TASK OBJECTIVE: From the entries below, retype only the lines from the one with "X169475150Y-115620800D03*" through the one with "X141689915Y-112467894D03*", exactly as written.
--------------------------------
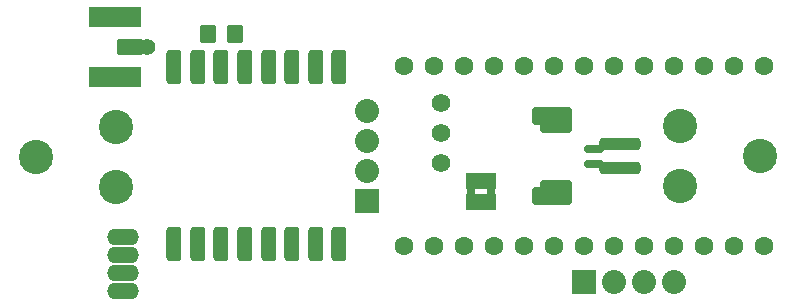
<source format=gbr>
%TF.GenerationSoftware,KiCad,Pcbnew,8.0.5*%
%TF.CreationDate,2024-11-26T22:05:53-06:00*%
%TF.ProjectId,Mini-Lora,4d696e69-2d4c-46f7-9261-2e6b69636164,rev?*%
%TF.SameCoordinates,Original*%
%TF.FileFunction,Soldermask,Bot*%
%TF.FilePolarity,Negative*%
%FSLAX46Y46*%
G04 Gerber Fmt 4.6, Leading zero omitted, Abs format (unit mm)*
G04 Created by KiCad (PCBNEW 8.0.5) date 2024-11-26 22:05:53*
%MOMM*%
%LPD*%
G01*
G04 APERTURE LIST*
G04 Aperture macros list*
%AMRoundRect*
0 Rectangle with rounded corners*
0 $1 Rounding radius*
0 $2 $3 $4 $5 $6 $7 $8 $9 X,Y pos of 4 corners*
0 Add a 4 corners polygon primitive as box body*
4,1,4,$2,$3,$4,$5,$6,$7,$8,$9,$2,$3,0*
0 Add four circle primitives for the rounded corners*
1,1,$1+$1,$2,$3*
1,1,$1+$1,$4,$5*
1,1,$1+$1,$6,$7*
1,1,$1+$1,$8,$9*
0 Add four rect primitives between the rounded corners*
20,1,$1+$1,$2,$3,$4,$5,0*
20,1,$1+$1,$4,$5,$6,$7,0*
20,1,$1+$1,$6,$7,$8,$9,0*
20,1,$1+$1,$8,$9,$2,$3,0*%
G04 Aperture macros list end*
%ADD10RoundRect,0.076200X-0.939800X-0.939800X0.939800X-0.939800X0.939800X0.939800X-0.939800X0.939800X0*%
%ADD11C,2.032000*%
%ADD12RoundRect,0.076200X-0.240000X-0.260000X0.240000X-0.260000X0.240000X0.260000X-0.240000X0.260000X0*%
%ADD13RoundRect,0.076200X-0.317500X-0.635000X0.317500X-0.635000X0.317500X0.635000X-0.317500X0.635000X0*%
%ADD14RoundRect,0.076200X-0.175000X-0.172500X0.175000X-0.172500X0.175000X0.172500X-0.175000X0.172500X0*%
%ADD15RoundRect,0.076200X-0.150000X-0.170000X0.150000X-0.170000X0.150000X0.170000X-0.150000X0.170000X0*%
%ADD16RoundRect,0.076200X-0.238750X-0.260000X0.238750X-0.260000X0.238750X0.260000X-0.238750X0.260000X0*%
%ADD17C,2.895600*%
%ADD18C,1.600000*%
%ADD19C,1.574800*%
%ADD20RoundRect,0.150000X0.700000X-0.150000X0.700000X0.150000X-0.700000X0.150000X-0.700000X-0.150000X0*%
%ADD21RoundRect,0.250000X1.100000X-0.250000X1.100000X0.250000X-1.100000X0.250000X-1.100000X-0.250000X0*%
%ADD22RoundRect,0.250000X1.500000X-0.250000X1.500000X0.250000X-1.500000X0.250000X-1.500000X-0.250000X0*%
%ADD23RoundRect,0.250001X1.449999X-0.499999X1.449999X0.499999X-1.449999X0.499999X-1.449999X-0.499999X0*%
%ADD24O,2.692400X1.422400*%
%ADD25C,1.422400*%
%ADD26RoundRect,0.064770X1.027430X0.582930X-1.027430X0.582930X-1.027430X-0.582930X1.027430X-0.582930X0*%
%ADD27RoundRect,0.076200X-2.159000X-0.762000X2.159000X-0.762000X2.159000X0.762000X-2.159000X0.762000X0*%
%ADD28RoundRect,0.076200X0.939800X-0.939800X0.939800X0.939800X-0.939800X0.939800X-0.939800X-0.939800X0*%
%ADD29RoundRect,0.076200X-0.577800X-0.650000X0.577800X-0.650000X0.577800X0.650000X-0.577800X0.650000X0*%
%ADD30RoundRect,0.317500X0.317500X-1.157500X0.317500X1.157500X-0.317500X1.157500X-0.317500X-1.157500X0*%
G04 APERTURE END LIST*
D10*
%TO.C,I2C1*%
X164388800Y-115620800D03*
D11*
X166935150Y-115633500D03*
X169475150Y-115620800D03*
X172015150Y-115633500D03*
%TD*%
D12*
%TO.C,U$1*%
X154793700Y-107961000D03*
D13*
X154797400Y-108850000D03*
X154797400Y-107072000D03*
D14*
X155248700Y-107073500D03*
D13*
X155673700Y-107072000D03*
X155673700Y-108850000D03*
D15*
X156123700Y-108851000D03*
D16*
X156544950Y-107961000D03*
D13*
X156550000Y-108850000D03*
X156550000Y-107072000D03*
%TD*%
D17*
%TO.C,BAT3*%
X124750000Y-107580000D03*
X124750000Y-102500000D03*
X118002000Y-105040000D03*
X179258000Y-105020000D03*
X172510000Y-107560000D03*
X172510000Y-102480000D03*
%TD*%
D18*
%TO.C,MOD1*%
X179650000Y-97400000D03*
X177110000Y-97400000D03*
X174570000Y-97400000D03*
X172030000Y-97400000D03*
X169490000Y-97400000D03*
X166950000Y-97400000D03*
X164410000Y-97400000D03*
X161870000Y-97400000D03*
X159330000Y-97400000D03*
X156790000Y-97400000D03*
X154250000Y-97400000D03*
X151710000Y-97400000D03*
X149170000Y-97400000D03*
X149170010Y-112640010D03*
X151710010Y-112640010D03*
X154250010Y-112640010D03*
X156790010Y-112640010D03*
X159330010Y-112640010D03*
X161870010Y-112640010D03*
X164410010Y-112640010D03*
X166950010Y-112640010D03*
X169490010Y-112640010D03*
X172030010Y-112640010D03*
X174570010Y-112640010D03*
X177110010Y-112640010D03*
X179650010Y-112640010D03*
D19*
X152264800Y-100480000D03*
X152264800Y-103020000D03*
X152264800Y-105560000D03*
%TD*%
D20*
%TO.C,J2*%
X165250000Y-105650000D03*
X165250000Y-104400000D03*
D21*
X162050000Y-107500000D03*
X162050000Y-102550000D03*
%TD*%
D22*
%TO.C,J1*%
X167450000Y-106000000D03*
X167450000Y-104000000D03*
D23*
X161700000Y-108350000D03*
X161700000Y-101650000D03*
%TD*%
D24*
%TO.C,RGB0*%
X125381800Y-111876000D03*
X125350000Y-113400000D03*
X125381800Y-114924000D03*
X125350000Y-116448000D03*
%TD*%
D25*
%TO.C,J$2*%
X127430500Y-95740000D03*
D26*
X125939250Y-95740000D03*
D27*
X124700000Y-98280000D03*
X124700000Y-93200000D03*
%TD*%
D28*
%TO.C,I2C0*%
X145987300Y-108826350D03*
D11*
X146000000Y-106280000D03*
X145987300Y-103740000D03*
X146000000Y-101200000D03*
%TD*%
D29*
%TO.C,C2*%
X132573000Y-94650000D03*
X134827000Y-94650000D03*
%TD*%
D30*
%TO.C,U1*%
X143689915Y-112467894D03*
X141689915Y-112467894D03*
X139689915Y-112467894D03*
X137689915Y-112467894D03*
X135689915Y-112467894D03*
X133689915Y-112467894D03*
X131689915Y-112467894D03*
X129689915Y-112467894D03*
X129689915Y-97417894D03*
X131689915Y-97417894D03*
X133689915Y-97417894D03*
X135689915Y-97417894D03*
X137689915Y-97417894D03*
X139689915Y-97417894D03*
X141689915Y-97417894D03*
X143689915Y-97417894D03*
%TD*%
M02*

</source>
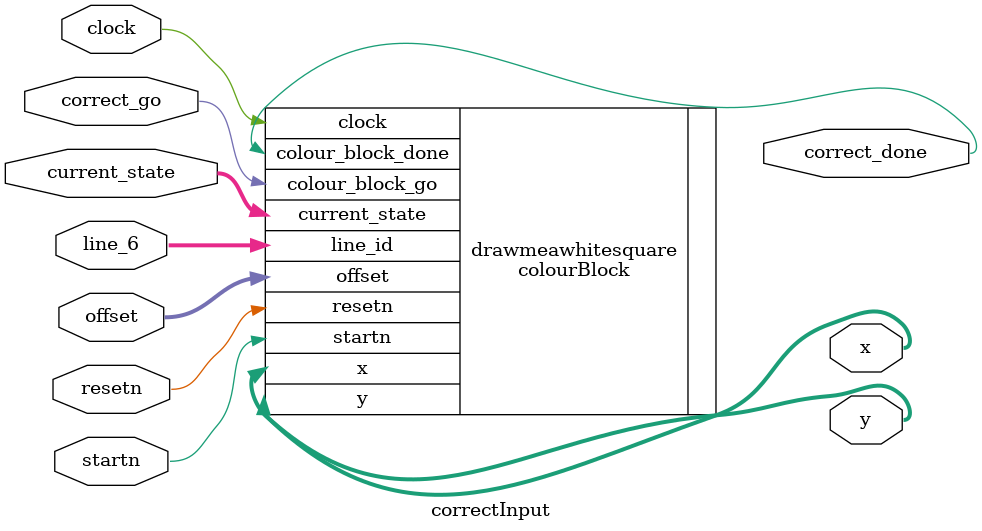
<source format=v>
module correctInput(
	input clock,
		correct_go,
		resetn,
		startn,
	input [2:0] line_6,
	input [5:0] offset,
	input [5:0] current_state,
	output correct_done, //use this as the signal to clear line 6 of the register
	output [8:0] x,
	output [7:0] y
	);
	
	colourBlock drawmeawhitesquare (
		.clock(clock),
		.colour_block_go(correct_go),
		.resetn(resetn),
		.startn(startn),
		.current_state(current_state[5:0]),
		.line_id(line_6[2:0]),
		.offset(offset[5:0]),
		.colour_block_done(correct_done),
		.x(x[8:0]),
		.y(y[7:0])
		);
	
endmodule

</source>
--------------------------------
ANSWER AREA:
X169475150Y-115620800D03*
X172015150Y-115633500D03*
%TD*%
D12*
%TO.C,U$1*%
X154793700Y-107961000D03*
D13*
X154797400Y-108850000D03*
X154797400Y-107072000D03*
D14*
X155248700Y-107073500D03*
D13*
X155673700Y-107072000D03*
X155673700Y-108850000D03*
D15*
X156123700Y-108851000D03*
D16*
X156544950Y-107961000D03*
D13*
X156550000Y-108850000D03*
X156550000Y-107072000D03*
%TD*%
D17*
%TO.C,BAT3*%
X124750000Y-107580000D03*
X124750000Y-102500000D03*
X118002000Y-105040000D03*
X179258000Y-105020000D03*
X172510000Y-107560000D03*
X172510000Y-102480000D03*
%TD*%
D18*
%TO.C,MOD1*%
X179650000Y-97400000D03*
X177110000Y-97400000D03*
X174570000Y-97400000D03*
X172030000Y-97400000D03*
X169490000Y-97400000D03*
X166950000Y-97400000D03*
X164410000Y-97400000D03*
X161870000Y-97400000D03*
X159330000Y-97400000D03*
X156790000Y-97400000D03*
X154250000Y-97400000D03*
X151710000Y-97400000D03*
X149170000Y-97400000D03*
X149170010Y-112640010D03*
X151710010Y-112640010D03*
X154250010Y-112640010D03*
X156790010Y-112640010D03*
X159330010Y-112640010D03*
X161870010Y-112640010D03*
X164410010Y-112640010D03*
X166950010Y-112640010D03*
X169490010Y-112640010D03*
X172030010Y-112640010D03*
X174570010Y-112640010D03*
X177110010Y-112640010D03*
X179650010Y-112640010D03*
D19*
X152264800Y-100480000D03*
X152264800Y-103020000D03*
X152264800Y-105560000D03*
%TD*%
D20*
%TO.C,J2*%
X165250000Y-105650000D03*
X165250000Y-104400000D03*
D21*
X162050000Y-107500000D03*
X162050000Y-102550000D03*
%TD*%
D22*
%TO.C,J1*%
X167450000Y-106000000D03*
X167450000Y-104000000D03*
D23*
X161700000Y-108350000D03*
X161700000Y-101650000D03*
%TD*%
D24*
%TO.C,RGB0*%
X125381800Y-111876000D03*
X125350000Y-113400000D03*
X125381800Y-114924000D03*
X125350000Y-116448000D03*
%TD*%
D25*
%TO.C,J$2*%
X127430500Y-95740000D03*
D26*
X125939250Y-95740000D03*
D27*
X124700000Y-98280000D03*
X124700000Y-93200000D03*
%TD*%
D28*
%TO.C,I2C0*%
X145987300Y-108826350D03*
D11*
X146000000Y-106280000D03*
X145987300Y-103740000D03*
X146000000Y-101200000D03*
%TD*%
D29*
%TO.C,C2*%
X132573000Y-94650000D03*
X134827000Y-94650000D03*
%TD*%
D30*
%TO.C,U1*%
X143689915Y-112467894D03*
X141689915Y-112467894D03*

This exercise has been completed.